A 2019 graduation ceremony for Iran's Islamic Revolutionary Guard Corps cadets in Tehran, Iran.
A 2019 graduation ceremony for Iran's Islamic Revolutionary Guard Corps cadets in Tehran. The corps is responsible for most of Iran’s cyber operations, one U.S. cybersecurity expert said.SalamPix/Abaca Press / Sipa USA via AP

Iranian hackers used Facebook to create elaborate personas to try to get Americans in the defense and aerospace industries to fall for phishing schemes, the company said Thursday.

The campaign, which began last year and used around 200 fake accounts, highlights the breadth and depth of efforts by Iranian and other state-affiliated cyber spies to hack into high-value targets like defense companies.

The personas were “designed to look like things people would engage with,” said Mike Dvilyanski, Facebook’s head of cyber-espionage investigations, including "attractive young women posing as professionals, sometimes pretending to be recruiters for particular companies or industries."

Having built up trust with their targets, the hackers would try to steer them to custom websites, like fake job recruiting portals, to try to steal their information, Dvilyanski said.

Facebook has notified about 200 users, most of them American, that they were targeted in the campaign. It is unclear if any of the phishing attempts were successful.

Iran’s U.N. mission did not respond to a request for comment.

It’s common for government-affiliated hackers to seek information on other countries’ military developments and is part of the daily grind of online espionage. But the Iranian hackers’ activity, detailed in a report Facebook published Thursday, shows them going to great lengths to build online characters that created relationships with Americans in those industries.
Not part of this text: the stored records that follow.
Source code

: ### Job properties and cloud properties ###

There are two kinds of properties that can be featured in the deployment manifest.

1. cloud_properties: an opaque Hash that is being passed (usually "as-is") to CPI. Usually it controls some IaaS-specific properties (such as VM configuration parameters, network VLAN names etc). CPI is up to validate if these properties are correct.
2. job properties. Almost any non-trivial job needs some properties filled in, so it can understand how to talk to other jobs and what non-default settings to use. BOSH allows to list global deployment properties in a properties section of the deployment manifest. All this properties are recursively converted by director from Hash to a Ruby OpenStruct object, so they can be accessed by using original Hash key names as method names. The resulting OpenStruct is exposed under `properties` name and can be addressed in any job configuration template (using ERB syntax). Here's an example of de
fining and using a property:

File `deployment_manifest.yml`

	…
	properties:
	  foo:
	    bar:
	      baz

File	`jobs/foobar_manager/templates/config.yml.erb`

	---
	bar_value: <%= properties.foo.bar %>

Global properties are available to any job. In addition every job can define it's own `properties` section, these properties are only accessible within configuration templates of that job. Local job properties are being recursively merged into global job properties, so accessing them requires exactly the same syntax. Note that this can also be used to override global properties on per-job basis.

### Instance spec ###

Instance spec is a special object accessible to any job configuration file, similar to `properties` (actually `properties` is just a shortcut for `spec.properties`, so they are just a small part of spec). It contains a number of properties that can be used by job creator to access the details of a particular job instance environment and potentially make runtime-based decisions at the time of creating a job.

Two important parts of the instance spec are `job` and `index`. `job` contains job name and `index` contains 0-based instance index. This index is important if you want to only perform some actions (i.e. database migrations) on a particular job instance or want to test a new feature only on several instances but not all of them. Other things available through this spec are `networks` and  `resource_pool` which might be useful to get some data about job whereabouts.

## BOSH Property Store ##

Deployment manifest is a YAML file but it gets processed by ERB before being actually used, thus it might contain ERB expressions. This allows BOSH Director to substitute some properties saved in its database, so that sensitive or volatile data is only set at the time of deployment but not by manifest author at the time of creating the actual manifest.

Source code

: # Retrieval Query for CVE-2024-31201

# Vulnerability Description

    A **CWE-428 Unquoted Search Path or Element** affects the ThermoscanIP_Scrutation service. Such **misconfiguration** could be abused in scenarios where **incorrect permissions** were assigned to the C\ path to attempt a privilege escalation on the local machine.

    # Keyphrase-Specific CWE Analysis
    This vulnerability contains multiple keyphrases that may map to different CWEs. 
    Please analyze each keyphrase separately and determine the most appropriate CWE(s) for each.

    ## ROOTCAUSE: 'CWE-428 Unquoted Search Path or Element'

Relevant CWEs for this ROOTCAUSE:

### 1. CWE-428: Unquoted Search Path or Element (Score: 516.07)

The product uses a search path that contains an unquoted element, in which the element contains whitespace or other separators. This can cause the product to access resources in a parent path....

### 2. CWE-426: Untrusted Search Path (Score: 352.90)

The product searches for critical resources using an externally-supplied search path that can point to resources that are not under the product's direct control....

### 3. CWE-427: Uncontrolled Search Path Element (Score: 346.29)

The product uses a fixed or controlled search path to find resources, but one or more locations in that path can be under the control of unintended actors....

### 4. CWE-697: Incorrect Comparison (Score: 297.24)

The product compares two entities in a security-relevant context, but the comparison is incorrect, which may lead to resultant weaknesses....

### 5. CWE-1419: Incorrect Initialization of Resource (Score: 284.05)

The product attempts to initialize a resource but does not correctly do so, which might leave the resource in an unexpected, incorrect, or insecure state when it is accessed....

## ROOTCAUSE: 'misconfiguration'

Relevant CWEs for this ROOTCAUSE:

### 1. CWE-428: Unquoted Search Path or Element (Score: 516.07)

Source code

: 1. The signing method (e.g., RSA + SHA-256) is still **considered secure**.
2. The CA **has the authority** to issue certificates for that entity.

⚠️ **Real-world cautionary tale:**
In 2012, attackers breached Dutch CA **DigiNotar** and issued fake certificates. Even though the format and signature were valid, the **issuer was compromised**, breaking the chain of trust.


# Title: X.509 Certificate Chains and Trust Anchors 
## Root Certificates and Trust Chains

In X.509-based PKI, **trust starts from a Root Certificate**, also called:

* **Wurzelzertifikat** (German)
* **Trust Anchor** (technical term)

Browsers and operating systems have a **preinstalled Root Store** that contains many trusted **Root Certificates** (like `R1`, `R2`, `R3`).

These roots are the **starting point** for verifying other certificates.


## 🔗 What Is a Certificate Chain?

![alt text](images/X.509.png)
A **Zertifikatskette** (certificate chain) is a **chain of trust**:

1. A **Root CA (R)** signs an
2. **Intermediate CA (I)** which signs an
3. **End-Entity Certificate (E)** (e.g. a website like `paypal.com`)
Eventually, they would try to convince their targets to click on a suspicious link or download a malicious file, which could help the hackers get access to their employer.

The hackers’ identities aren’t public, but they have loose ties to the Islamic Revolutionary Guard Corps, the branch of the Iranian military responsible for most of the country’s cyber operations, said John Hultquist, the director of threat intelligence at the cybersecurity company Mandiant, which also tracks the group.

“We can tie this activity to a company we believe is associated with the IRGC,” Hultquist said.

Vikram Thakur, a researcher at the cybersecurity company Symantec, which has tracked the hacker group for several years, said that it initially spied only on targets in the Middle East but pivoted to the U.S. defense sector “in recent months.”

While it is unclear if the Iranians were successful in breaching American targets, he said that the group’s effectiveness is due more to its persistence than any technologically sophistication.

“Volume and persistence seems to be working in their favor,” Thakur said.